FIG. 5 is an illustrative plan view showing still another pattern of the magnetoresistance effect film in the magnetoelectric transducer of the first embodiment.

FIG. 6 is an equivalent circuit diagram of the magnetoelectric conversion element according to the pattern shown in FIG.

FIG. 7 is an illustrative sectional view showing a second embodiment of the magnetoelectric conversion element according to the present invention.

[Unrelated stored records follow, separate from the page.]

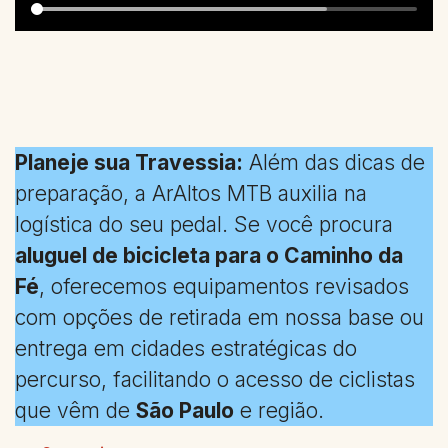
Planeje sua Travessia:
Além das dicas de
preparação, a ArAltos MTB auxilia na
logística do seu pedal. Se você procura
aluguel de bicicleta para o Caminho da
Fé
, oferecemos equipamentos revisados
com opções de retirada em nossa base ou
entrega em cidades estratégicas do
percurso, facilitando o acesso de ciclistas
que vêm de
São Paulo
e região.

FIG. 8 is an illustrative sectional view showing one example of a magnetic sensor using a magnetoelectric conversion element according to the present invention.

[Explanation of symbols]

 DESCRIPTION OF SYMBOLS 1, 2, 3, 4 Magnetoelectric conversion element 5 Magnetic sensor 12 Magnetoresistive film 14 Short circuit film 14a Connection layer 14b Upper layer 14c Diffusion prevention layer 16 Resin layer 18 Substrate 20a, b, c terminal 22 Protective film 30 Nonmagnetic protective case 32 Circuit board 34 Magnet 36 Filler 38 Lead terminal 40 Connector

──────────────────────────────────────────────────続 き Continued on the front page (51) Int.Cl. ⁷ Identification symbol FI Theme coat ゛ (Reference) H01L 43/02 G01B 7/30 101B // G01B 7/30 101 G01D 5/245 R G01D 5/245 G01P 3 / 488 D G01P 3/488 G01R 33/06 R (72) Inventor Tamotsu Minamiya 2-26-10 Tenjin, Nagaokakyo-shi, Kyoto F-term in Murata Manufacturing Co., Ltd. F-term (reference) 2F063 AA35 CA40 DA05 EA03 GA52 GA79 KA02 2F077 AA41 PP14 VV01 VV33 2G017 AC06 AC09 AD55 AD61 AD65 AD66 5D034 BA02 BA03 BA08 BA21 BB02 DA07 5E049 AA01 AA07 AA09 AA10 AC05 BA16 CB01

Claims (4)

[Claims] 1. A magnetoresistive film having a plurality of short-circuit films formed on one surface, a plurality of terminals electrically connected to the other surface of the magnetoresistive film, and one surface of the magnetoresistive film. And a substrate provided on the side, wherein the short-circuit film is formed by laminating an upper layer made of a noble metal having good corrosion resistance to a connection layer made of a metal having good adhesion to the magnetoresistive effect film, Magnetoelectric conversion element. 2. A magnetoresistive film having a plurality of short-circuit films formed on one surface, a plurality of terminals electrically connected to the other surface of the magnetoresistive film, and one surface of the magnetoresistive film. And a substrate provided on the side, wherein the short-circuit film is disposed between a connection layer made of a metal having good adhesion to the magneto-resistance effect film and an upper layer made of a metal having good conductivity. A magnetoelectric conversion element having a diffusion preventing layer for preventing diffusion of an upper metal layer. 3. The device according to claim 1, wherein the magnetoresistive films are connected in series and / or in parallel on one substrate, and the terminals are respectively connected between the magnetoresistive films. Item 3. The magnetoelectric conversion element according to Item 2. 4. A magnetoelectric conversion element according to claim 1, a magnet for applying a bias magnetic field to the magnetoelectric conversion element, and a case for housing the magnetoelectric conversion element and the magnet. And a magnetic sensor.